Such ‘writer’s block’ for me involves those harrowing nights of complete emptiness. Those harrowing nights when I spend the early hours of the day just staring onto the lined pages of my draft book, occasionally focusing on the soft tapping of raindrops on the roof or on the hum of our battered electric fan motor. It was grueling to glide through a vacuum where even anger or thoughts of anger do not inspire you to write even a single word. It is, to say the least, a living nightmare.

But inspirations come quite ironically on seed-like moments too, when mental vacuums are turned onto seemingly simple things:
Watching a child dance to the music of a children’s song.
Scribbling onto post-it notes.
Smiling in front of a comfort room mirror.

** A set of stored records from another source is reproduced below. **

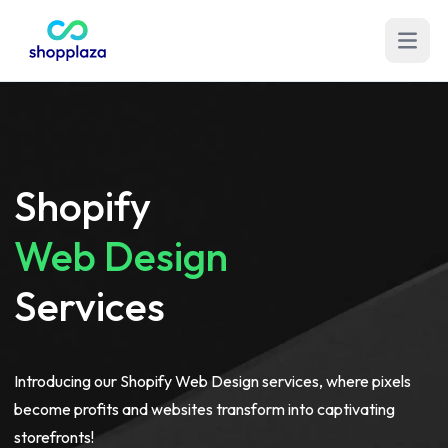
Open m
Shopify
Web Design
Services
Introducing our Shopify Web Design services, where pixels
become profits and websites transform into captivating
storefronts!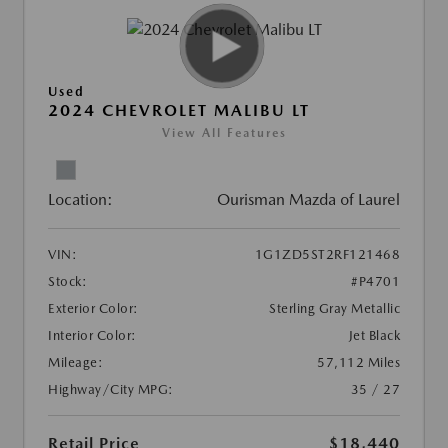
Used
2024 CHEVROLET MALIBU LT
View All Features
Location:
Ourisman Mazda of Laurel
VIN:
1G1ZD5ST2RF121468
Stock:
#P4701
Exterior Color:
Sterling Gray Metallic
Interior Color:
Jet Black
Mileage:
57,112 Miles
Highway/City MPG:
35 / 27
Retail Price
$18,440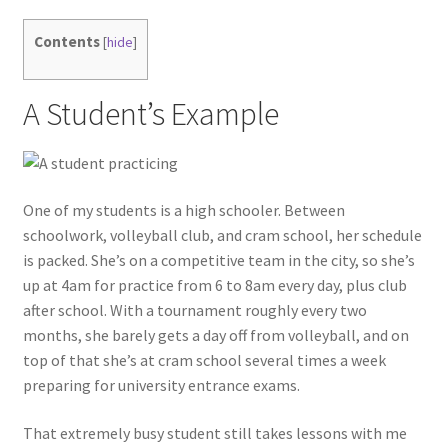
Contents
[
hide
]
A Student’s Example
One of my students is a high schooler. Between
schoolwork, volleyball club, and cram school, her schedule
is packed. She’s on a competitive team in the city, so she’s
up at 4am for practice from 6 to 8am every day, plus club
after school. With a tournament roughly every two
months, she barely gets a day off from volleyball, and on
top of that she’s at cram school several times a week
preparing for university entrance exams.
That extremely busy student still takes lessons with me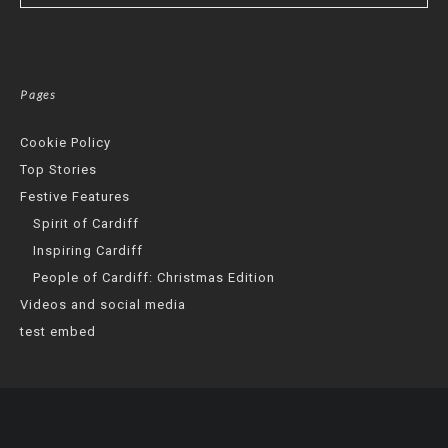
Pages
Cookie Policy
Top Stories
Festive Features
Spirit of Cardiff
Inspiring Cardiff
People of Cardiff: Christmas Edition
Videos and social media
test embed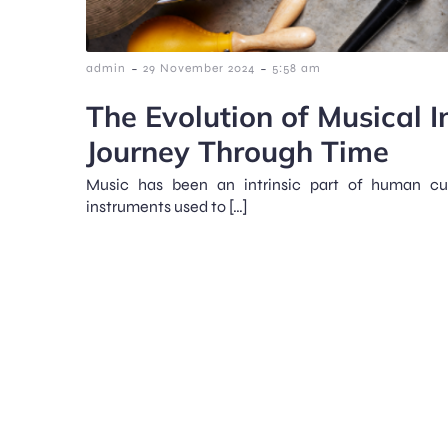
-
-
admin
29 November 2024
5:58 am
The Evolution of Musical I
Journey Through Time
Music has been an intrinsic part of human cul
instruments used to […]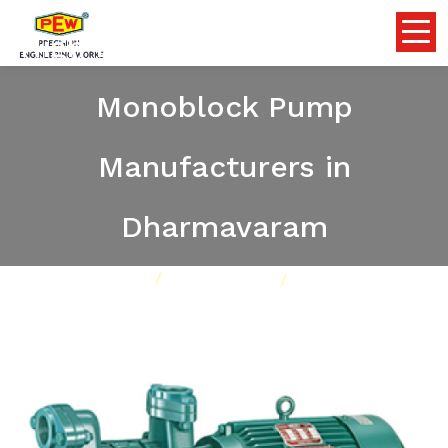
High Discharge Self Priming
Monoblock Pump
Manufacturers in
Dharmavaram
Home
Pumps
Our Product
High Discharge Self Priming Monoblock Pump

Listening to a movie sound track rendered by an orchestra.
Singing loudly in the jeepney.
Talking to an acquaintance.
Putting one’s head against a wall.
I’ve seen how such awkward activities have turned my complacency in writing to a raging task which I have to do for it is a part of my life, for it is a life. I have already mentioned many times that to write is to breathe, and to breathe is to write. That is personally true for me.

In the end, one effective counter-attack to a writer’s block is to engage in activities so devoid of any characteristics related to writing that they would actually turn your attention back into writing and will let you see the vast space of inspiration for the writer, a space whose fabric is composed of intertwined reality, fiction, dreams, and the unknown. One just has to open one’s eyes and see behind what these mortal eyes can perceive.